WHAT THIS TASK INVOLVES => Render everything in the entries below, from the line containing "genus: Chamaenerion" down to the line containing "collector number: MSD 15947" (both included), as a Markdown table with the columns Row and Line, numbering each row and leaving out blank lines.

^^^^

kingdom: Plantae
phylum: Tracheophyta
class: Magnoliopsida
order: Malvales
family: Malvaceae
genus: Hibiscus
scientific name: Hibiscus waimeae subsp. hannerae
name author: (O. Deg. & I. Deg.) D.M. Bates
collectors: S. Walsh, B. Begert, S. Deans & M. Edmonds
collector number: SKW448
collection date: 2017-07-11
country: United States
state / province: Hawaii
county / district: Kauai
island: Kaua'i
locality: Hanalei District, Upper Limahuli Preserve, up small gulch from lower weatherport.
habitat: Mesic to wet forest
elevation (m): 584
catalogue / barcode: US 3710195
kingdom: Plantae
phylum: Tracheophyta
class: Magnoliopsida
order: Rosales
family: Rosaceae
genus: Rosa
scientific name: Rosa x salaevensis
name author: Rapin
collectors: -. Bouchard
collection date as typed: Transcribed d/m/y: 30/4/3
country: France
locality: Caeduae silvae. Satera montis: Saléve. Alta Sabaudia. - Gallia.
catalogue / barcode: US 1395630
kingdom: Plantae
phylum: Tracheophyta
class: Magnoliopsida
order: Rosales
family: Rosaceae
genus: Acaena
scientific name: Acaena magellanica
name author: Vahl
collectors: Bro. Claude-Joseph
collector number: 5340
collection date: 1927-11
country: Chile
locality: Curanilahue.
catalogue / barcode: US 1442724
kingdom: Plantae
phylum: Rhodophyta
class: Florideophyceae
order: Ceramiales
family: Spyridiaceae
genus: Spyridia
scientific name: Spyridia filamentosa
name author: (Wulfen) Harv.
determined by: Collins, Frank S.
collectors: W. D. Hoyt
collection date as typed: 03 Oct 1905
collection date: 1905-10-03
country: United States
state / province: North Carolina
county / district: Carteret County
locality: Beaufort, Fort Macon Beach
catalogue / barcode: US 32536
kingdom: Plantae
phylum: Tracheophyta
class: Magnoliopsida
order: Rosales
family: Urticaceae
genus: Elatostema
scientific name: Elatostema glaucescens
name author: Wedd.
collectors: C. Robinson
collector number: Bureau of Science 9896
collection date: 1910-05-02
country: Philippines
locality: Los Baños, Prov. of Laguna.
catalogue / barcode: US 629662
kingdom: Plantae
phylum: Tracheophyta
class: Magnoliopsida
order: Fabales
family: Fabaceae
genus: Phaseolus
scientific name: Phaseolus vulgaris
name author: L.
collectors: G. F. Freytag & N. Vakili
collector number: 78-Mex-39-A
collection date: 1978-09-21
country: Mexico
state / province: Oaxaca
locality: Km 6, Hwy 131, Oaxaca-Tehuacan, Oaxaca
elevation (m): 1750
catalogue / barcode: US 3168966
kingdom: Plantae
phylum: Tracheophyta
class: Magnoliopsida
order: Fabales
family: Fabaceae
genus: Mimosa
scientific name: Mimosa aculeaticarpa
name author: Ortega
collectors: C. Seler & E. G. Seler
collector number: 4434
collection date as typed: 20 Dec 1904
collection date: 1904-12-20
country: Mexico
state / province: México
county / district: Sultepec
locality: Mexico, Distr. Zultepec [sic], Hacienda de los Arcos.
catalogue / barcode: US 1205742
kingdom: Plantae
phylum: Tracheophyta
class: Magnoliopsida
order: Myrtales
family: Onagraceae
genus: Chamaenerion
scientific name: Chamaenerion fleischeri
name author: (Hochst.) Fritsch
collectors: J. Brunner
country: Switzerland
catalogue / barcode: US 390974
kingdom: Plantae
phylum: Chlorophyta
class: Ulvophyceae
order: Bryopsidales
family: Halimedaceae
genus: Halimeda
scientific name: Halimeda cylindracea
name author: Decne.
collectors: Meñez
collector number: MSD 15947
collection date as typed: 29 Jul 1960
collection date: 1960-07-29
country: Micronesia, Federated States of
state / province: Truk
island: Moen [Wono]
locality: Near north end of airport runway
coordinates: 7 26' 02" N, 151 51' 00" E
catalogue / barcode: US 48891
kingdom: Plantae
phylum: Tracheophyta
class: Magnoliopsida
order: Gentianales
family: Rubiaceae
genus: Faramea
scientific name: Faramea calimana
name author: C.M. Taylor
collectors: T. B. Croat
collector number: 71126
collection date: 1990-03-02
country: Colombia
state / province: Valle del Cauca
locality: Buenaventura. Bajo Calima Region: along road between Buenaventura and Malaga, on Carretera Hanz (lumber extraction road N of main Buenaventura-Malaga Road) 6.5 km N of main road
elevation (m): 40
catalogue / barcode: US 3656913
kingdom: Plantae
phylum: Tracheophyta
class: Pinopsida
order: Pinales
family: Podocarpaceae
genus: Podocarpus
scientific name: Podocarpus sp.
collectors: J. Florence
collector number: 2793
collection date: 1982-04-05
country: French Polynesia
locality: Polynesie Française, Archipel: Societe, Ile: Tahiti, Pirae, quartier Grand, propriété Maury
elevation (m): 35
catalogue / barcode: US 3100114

^^^^

OUTPUT FOR THIS TASK =>
| Row | Line |
|---|---|
| 1 | genus: Chamaenerion |
| 2 | scientific name: Chamaenerion fleischeri |
| 3 | name author: (Hochst.) Fritsch |
| 4 | collectors: J. Brunner |
| 5 | country: Switzerland |
| 6 | catalogue / barcode: US 390974 |
| 7 | kingdom: Plantae |
| 8 | phylum: Chlorophyta |
| 9 | class: Ulvophyceae |
| 10 | order: Bryopsidales |
| 11 | family: Halimedaceae |
| 12 | genus: Halimeda |
| 13 | scientific name: Halimeda cylindracea |
| 14 | name author: Decne. |
| 15 | collectors: Meñez |
| 16 | collector number: MSD 15947 |